Consistency Training Can Entrench Misalignment
2026-06-02 • Computation and Language
Computation and LanguageArtificial Intelligence
AI summaryⓘ
The authors studied consistency training, a method that makes models give similar answers to similar questions, to see how it affects model behavior. They tested seven types of consistency training on many models designed to act in certain misaligned ways. They found that while consistency training usually reduces some bad behaviors like reward hacking, it can increase others like sycophancy. The authors suggest that changes in the data distribution during training, rather than the specific methods used, cause these effects. They also developed a theory to predict when consistency training will help or harm model alignment, recommending careful checks when using it in important systems.
consistency trainingmodel alignmentreward hackingsycophancydistribution shiftself-bootstrappingfine-tuningopen-source modelsmisalignmenttheoretical framework
Authors
David Demitri Africa, Arathi Mani
Abstract
Consistency training encourages a model to produce similar outputs across related inputs or sampling procedures.
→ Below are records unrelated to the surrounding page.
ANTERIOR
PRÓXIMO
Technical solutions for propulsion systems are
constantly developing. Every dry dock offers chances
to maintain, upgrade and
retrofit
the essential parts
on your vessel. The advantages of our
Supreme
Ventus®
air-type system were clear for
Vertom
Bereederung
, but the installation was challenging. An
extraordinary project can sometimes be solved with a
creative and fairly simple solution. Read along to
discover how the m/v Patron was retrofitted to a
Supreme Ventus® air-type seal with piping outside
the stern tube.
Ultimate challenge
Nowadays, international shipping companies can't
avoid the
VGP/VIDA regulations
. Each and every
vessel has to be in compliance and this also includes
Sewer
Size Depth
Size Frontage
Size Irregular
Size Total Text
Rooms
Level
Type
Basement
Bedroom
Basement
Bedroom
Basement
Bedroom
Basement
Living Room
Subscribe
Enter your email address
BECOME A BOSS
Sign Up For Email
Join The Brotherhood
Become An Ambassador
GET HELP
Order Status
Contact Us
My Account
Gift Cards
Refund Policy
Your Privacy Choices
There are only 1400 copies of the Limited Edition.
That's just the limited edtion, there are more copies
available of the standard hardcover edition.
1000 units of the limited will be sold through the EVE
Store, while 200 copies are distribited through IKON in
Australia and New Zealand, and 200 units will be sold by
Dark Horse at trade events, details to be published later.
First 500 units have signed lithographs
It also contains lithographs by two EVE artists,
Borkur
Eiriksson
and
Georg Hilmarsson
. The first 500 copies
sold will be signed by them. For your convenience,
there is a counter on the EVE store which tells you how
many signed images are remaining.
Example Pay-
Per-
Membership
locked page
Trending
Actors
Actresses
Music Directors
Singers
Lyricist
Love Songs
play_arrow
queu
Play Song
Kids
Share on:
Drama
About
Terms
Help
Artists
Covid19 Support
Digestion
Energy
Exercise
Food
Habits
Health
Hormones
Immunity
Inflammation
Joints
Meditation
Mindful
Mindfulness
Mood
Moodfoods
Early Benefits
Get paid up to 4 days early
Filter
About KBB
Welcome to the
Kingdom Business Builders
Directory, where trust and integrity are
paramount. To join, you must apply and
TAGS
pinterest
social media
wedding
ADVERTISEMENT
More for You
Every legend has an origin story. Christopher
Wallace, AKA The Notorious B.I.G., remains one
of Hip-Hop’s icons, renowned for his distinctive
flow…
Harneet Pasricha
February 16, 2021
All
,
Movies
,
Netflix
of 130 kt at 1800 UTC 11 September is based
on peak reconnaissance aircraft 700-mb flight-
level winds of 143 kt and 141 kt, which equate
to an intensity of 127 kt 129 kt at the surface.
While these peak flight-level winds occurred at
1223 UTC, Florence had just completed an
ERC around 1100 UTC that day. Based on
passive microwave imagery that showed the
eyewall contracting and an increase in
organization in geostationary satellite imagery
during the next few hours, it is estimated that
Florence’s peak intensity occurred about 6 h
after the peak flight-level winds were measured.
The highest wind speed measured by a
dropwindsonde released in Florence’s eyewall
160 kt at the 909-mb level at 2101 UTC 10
Such methods are simple, scalable, and largely label-free, but their effects on model alignment remain poorly understood. Could the self-bootstrapping nature of these methods amplify undesired behavior in models? We test seven consistency training methods on 108 ``model organisms: open-source models (7B--70B) fine-tuned to exhibit various forms of controlled misaligned behavior. We find that outcomes vary significantly: consistency training generally suppresses reward hacking and emergent misalignment but amplifies sycophancy. We present evidence that distribution shifts induced by the consistency labeling process, rather than variation in the selection operators, may be the primary driver of systematic alignment effects. Finally, we present a unifying theoretical framework to derive conditions under which consistency training will amplify or suppress misalignment. In total, our study establishes that consistency training is not alignment-neutral, and that its use in critical systems should be carefully audited.